As part of an ongoing series, Heritage’s Center for Legal and Judicial Studies identifies a “Bill of the Week” which impacts overcriminalization in America.

The Contracting Oversight for Small Business Jobs Act of 2012 is a classic example of the overcriminalization of fraud.  Senior Legal Fellow Paul Larkin has gone in-depth on the topic before.  There are dozens of federal fraud laws on the books that are being enforced in every federal district court.  Even so, Congress keeps finding ways to customize fraud for particular special interests.  As Larkin quips, “If this were football, the referee would throw a penalty flag for unnecessary roughness” for the amount of overkill on federal fraud statutes.

In this bill, any business that “knowingly” is involved in a fraudulent claim as a small business for the purposes of government contracting.  A violation would be punishable by up to 5 years imprisonment and a fine of the greater of 1) $1,000,000 or 2) a sum equal to twice the amount or value of goods or services under the government contract.

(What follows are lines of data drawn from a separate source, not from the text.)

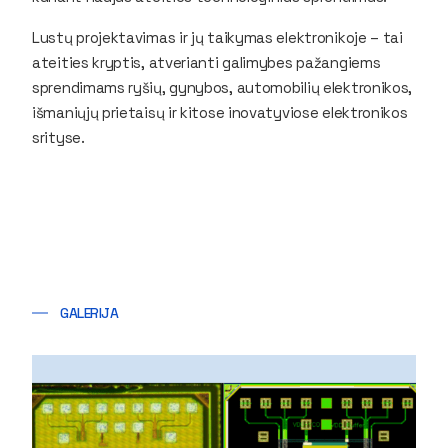
Lustų projektavimas ir jų taikymas elektronikoje – tai
ateities kryptis, atverianti galimybes pažangiems
sprendimams ryšių, gynybos, automobilių elektronikos,
išmaniųjų prietaisų ir kitose inovatyviose elektronikos
srityse.
GALERIJA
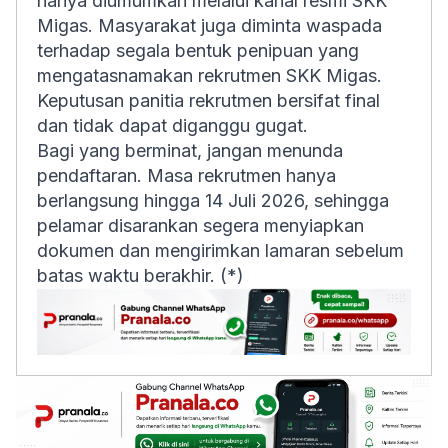
hanya diumumkan melalui kanal resmi SKK
Migas. Masyarakat juga diminta waspada
terhadap segala bentuk penipuan yang
mengatasnamakan rekrutmen SKK Migas.
Keputusan panitia rekrutmen bersifat final
dan tidak dapat diganggu gugat.
Bagi yang berminat, jangan menunda
pendaftaran. Masa rekrutmen hanya
berlangsung hingga 14 Juli 2026, sehingga
pelamar disarankan segera menyiapkan
dokumen dan mengirimkan lamaran sebelum
batas waktu berakhir. (*)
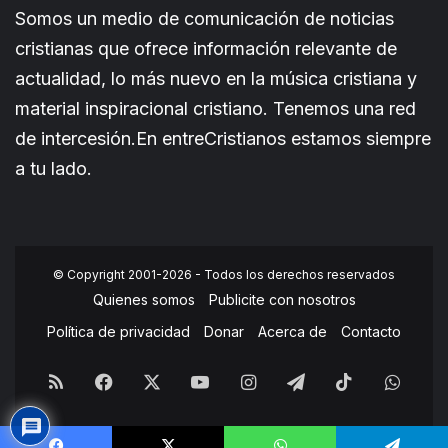
Somos un medio de comunicación de noticias
cristianas que ofrece información relevante de
actualidad, lo más nuevo en la música cristiana y
material inspiracional cristiano. Tenemos una red
de intercesión.En entreCristianos estamos siempre
a tu lado.
© Copyright 2001-2026 - Todos los derechos reservados
Quienes somos
Publicite con nosotros
Política de privacidad
Donar
Acerca de
Contacto
RSS
Facebook
X
YouTube
Instagram
Telegram
TikTok
What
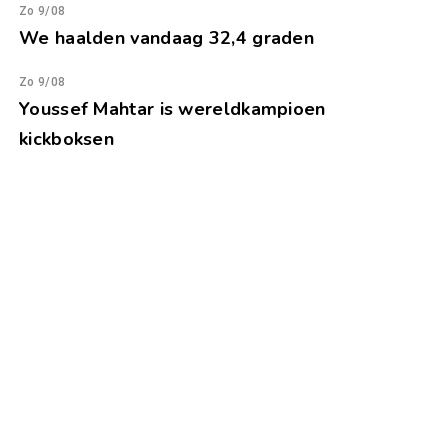
Zo 9/08
We haalden vandaag 32,4 graden
Zo 9/08
Youssef Mahtar is wereldkampioen
kickboksen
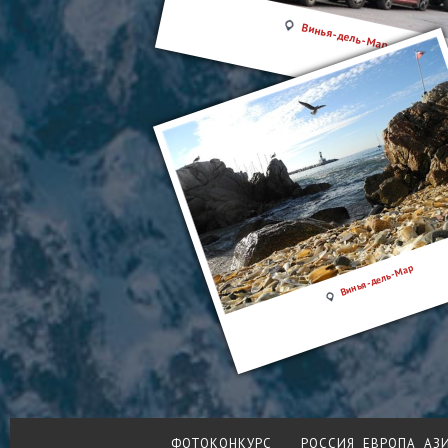
Винья-дель-Мар
Винья-дель-Мар
ФОТОКОНКУРС
РОССИЯ
ЕВРОПА
АЗ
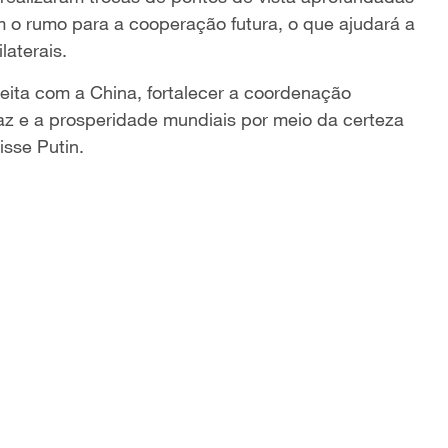
o rumo para a cooperação futura, o que ajudará a
laterais.
ita com a China, fortalecer a coordenação
paz e a prosperidade mundiais por meio da certeza
isse Putin.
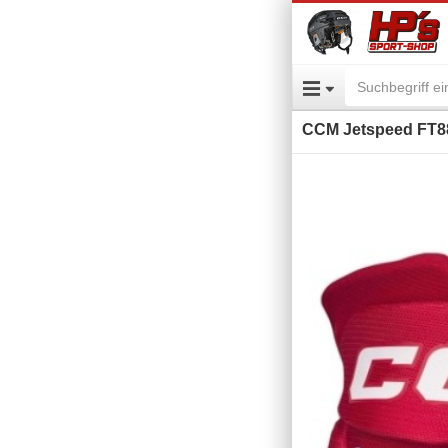
CCM Jetspeed FT8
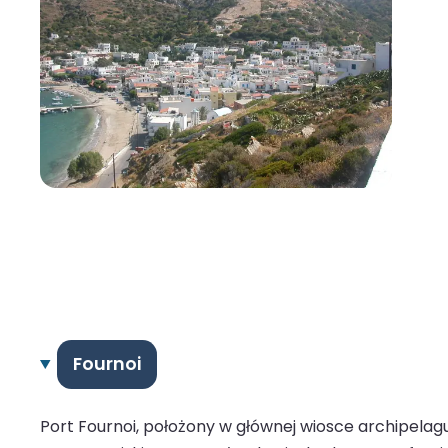
Fournoi
Port Fournoi, położony w głównej wiosce archipelagu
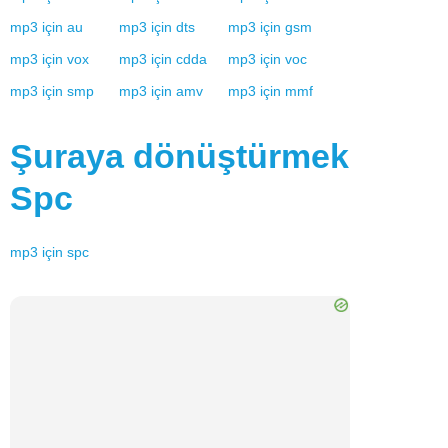
mp3
için
au
mp3
için
dts
mp3
için
gsm
mp3
için
vox
mp3
için
cdda
mp3
için
voc
mp3
için
smp
mp3
için
amv
mp3
için
mmf
Şuraya dönüştürmek
Spc
mp3
için
spc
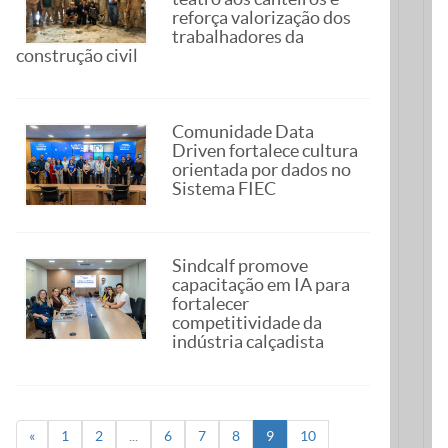
reforça valorização dos
trabalhadores da
construção civil
Comunidade Data
Driven fortalece cultura
orientada por dados no
Sistema FIEC
Sindcalf promove
capacitação em IA para
fortalecer
competitividade da
indústria calçadista
«
1
2
...
6
7
8
9
10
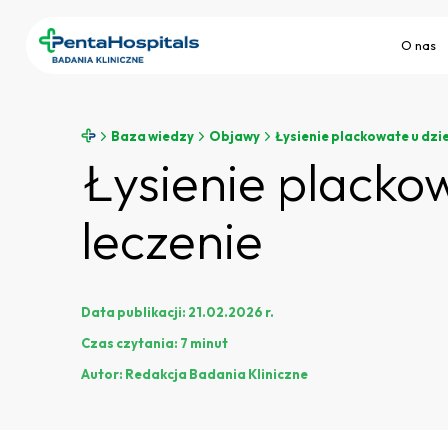
O nas
Baza wiedzy
Objawy
Łysienie plackowate u dzie
Łysienie plackow
leczenie
Data publikacji:
21.02.2026 r.
Czas czytania:
7 minut
Autor:
Redakcja Badania Kliniczne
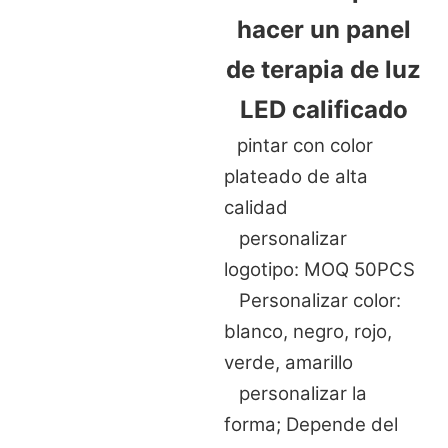
hacer un panel
de terapia de luz
LED calificado
pintar con color
plateado de alta
calidad
personalizar
logotipo: MOQ 50PCS
Personalizar color:
blanco, negro, rojo,
verde, amarillo
personalizar la
forma; Depende del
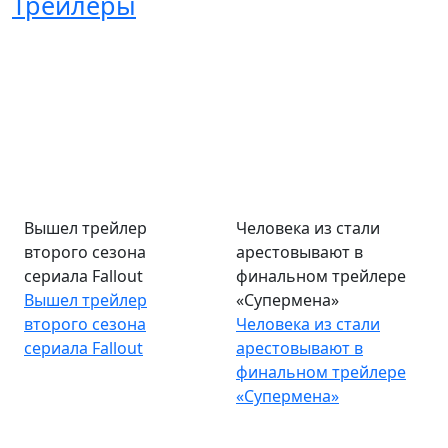
Трейлеры
Вышел трейлер
Человека из стали
второго сезона
арестовывают в
сериала Fallout
финальном трейлере
Вышел трейлер
«Супермена»
второго сезона
Человека из стали
сериала Fallout
арестовывают в
финальном трейлере
«Супермена»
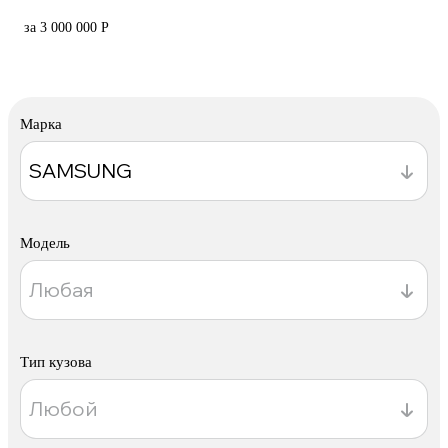
за 3 000 000 Р
Марка
Модель
Тип кузова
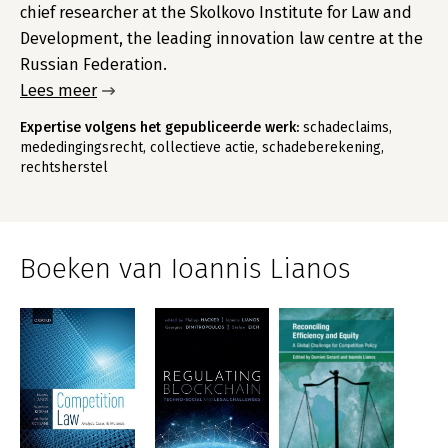
chief researcher at the Skolkovo Institute for Law and
Development, the leading innovation law centre at the
Russian Federation.
Lees meer
Expertise volgens het gepubliceerde werk:
schadeclaims,
mededingingsrecht, collectieve actie, schadeberekening,
rechtsherstel
Boeken van Ioannis Lianos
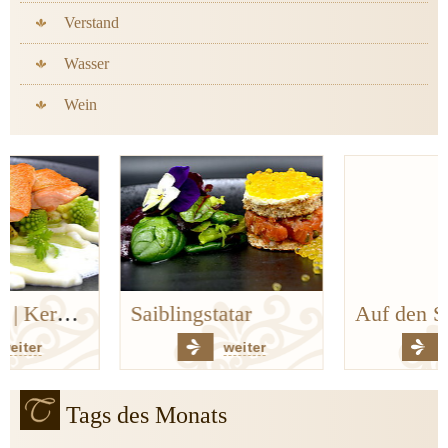
Verstand
Wasser
Wein
Saiblingstatar
Auf den Spuren der Bergischen Küchenklassiker
weiter
weiter
Tags des Monats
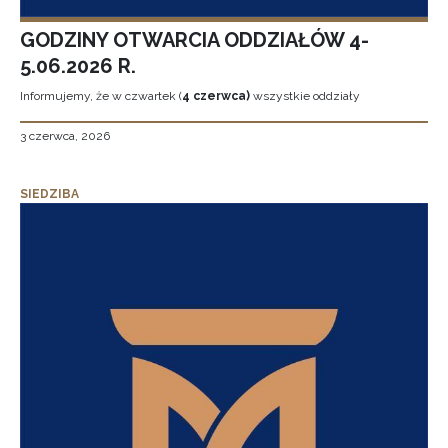
GODZINY OTWARCIA ODDZIAŁÓW 4-
5.06.2026 R.
Informujemy, że w czwartek (
4 czerwca)
wszystkie oddziały
3 czerwca, 2026
SIEDZIBA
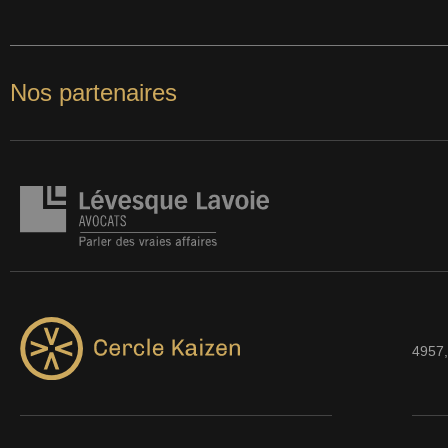
Nos partenaires
4957,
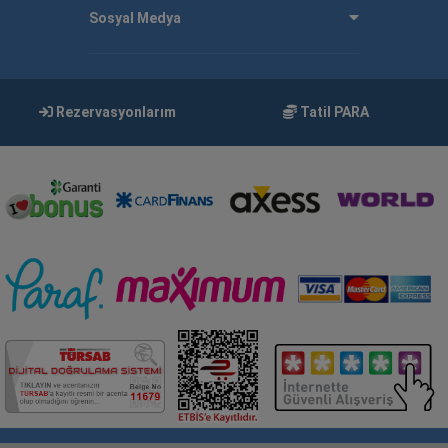
Sosyal Medya
Rezervasyonlarım
Tatil PARA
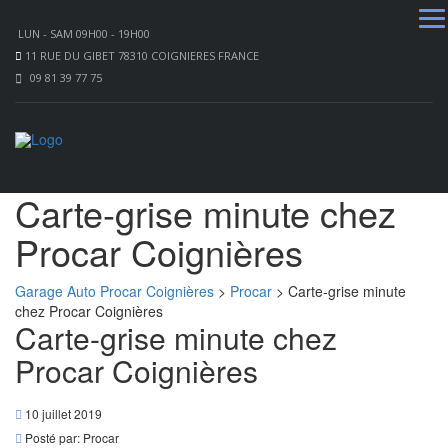
LUN - SAM 09H00 - 19H00
11 RUE DU GIBET 78310 COIGNIERES FRANCE
09 81 39 77 75
Carte-grise minute chez
Procar Coignières
Garage Auto Procar Coignières
>
Procar
>
Carte-grise minute
chez Procar Coignières
Carte-grise minute chez
Procar Coignières
10 juillet 2019
Posté par:
Procar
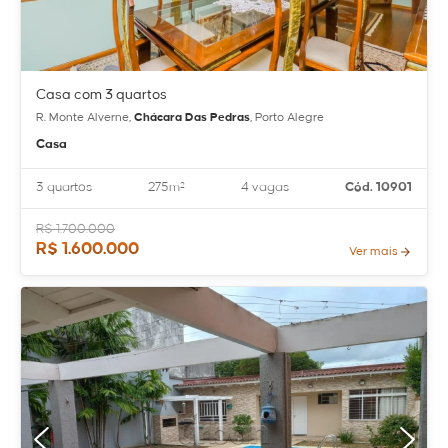
Casa com 3 quartos
R. Monte Alverne,
Chácara Das Pedras
, Porto Alegre
Casa
3 quartos
275m²
4 vagas
Cód. 10901
R$ 1.700.000
R$ 1.600.000
Ver mais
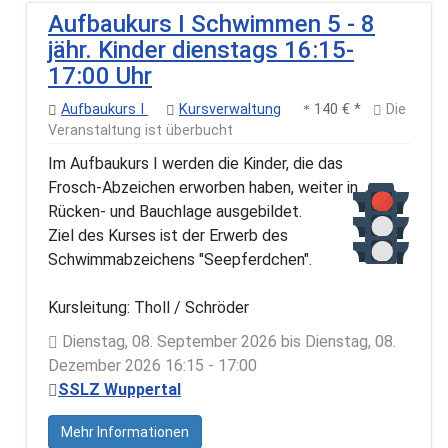
Aufbaukurs I Schwimmen 5 - 8
jähr. Kinder dienstags 16:15-
17:00 Uhr
Aufbaukurs I
Kursverwaltung
140 € *
Die
Veranstaltung ist überbucht
Im Aufbaukurs I werden die Kinder, die das
Frosch-Abzeichen erworben haben, weiter in
Rücken- und Bauchlage ausgebildet.
Ziel des Kurses ist der Erwerb des
Schwimmabzeichens "Seepferdchen".
Kursleitung: Tholl / Schröder
Dienstag, 08. September 2026 bis Dienstag, 08.
Dezember 2026 16:15 - 17:00
SSLZ Wuppertal
Mehr Informationen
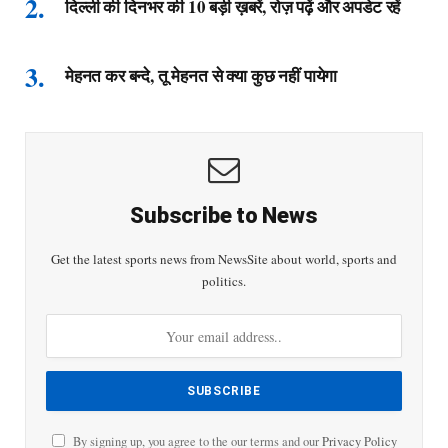
दिल्ली की दिनभर की 10 बड़ी ख़बरें, रोज़ पढ़ें और अपडेट रहें
मेहनत कर बन्दे, तू मेहनत से क्या कुछ नहीं पायेगा
Subscribe to News
Get the latest sports news from NewsSite about world, sports and
politics.
By signing up, you agree to the our terms and our
Privacy Policy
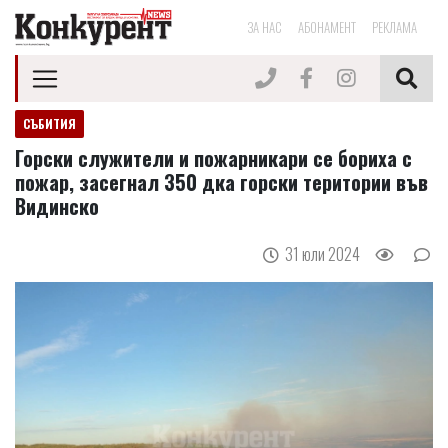
ЗА НАС
АБОНАМЕНТ
РЕКЛАМА
СЪБИТИЯ
Горски служители и пожарникари се бориха с
пожар, засегнал 350 дка горски територии във
Видинско
31 юли 2024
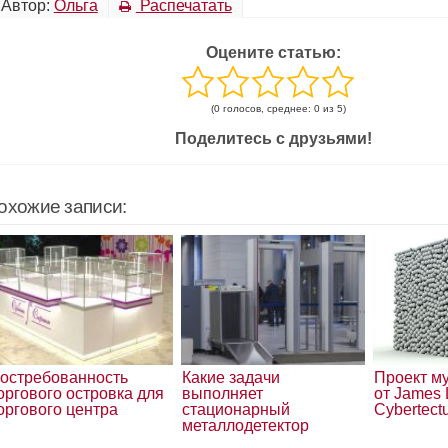
Автор:
Ольга
Распечатать
Оцените статью:
(0 голосов, среднее: 0 из 5)
Поделитесь с друзьями!
охожие записи:
остребованность
Какие задачи
Проект му
оргового островка для
выполняет
от James
оргового центра
стационарный
Cybertect
металлодетектор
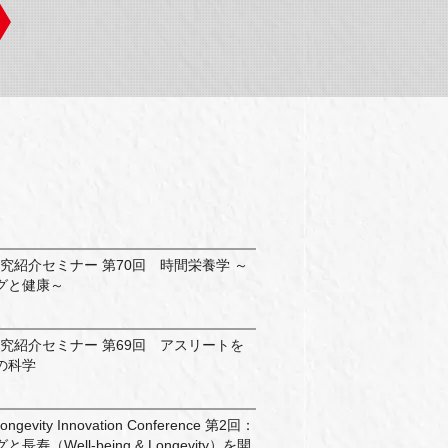
」研究紹介セミナー 第70回 時間栄養学 ～
グと健康～
.」研究紹介セミナー 第69回 アスリートを
の科学
Longevity Innovation Conference 第2回：
寿（Well-being & Longevity）を開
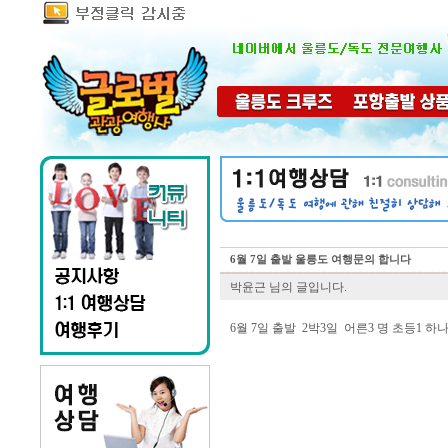
6월 7일 출발 울릉도 여행문의 합니다
박윤근 님의 글입니다.
6월 7일 출발 2박3일 어른3 명 초등1 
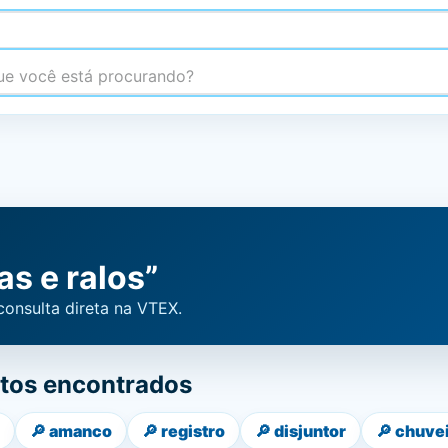
 você está procurando?
as e ralos”
consulta direta na VTEX.
tos encontrados
🔎
amanco
🔎
registro
🔎
disjuntor
🔎
chuve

And unlike most bills in Congress, this one is on the fast track.  The House Judiciary Committee considered and marked up the bill only three days after it was proposed, and it has been reported to the full House.

The bill was proposed on March 19 and was referred to the House Judiciary Committee and the House Small Business Committee.

Presumably no one in Congress supports fraud, but it is already illegal.  Congress shouldn’t be passing new criminal laws to make conduct that is already a crime, a crime yet again.